▶ **EXERCISE BRIEF**
Reproduce every line of text in the records below word for word, leaving out the pictures.

## start

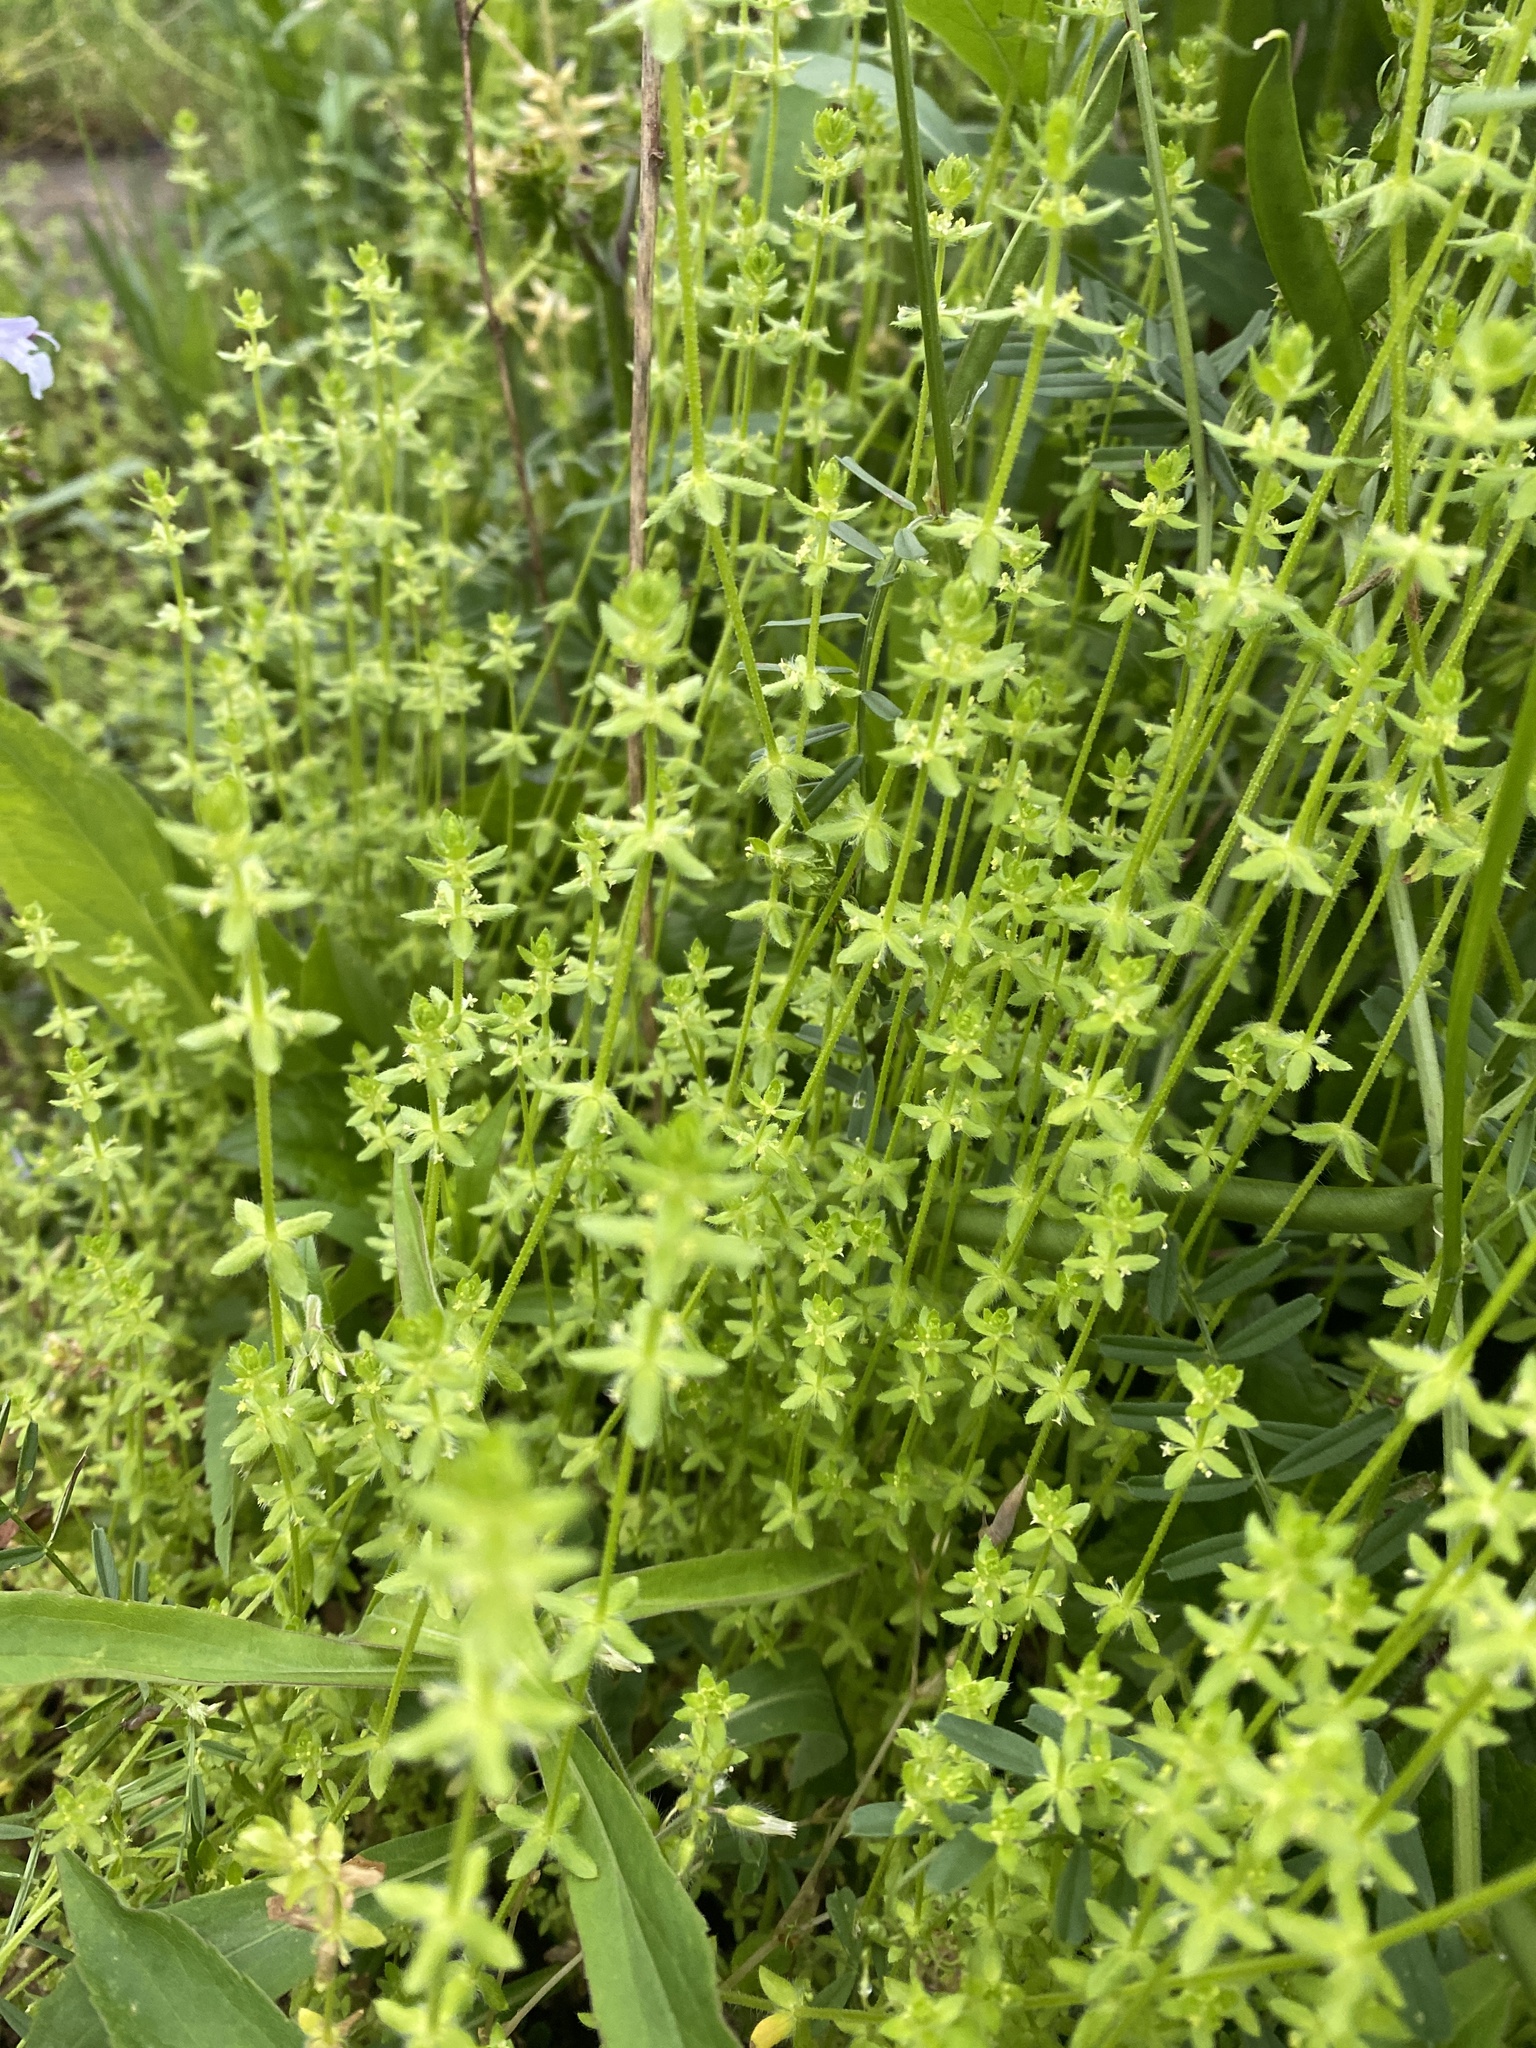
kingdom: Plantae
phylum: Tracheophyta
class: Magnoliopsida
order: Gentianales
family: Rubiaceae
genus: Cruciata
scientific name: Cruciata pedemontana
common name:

## end

▶ **RESULT**
kingdom: Plantae
phylum: Tracheophyta
class: Magnoliopsida
order: Gentianales
family: Rubiaceae
genus: Cruciata
scientific name: Cruciata pedemontana
common name:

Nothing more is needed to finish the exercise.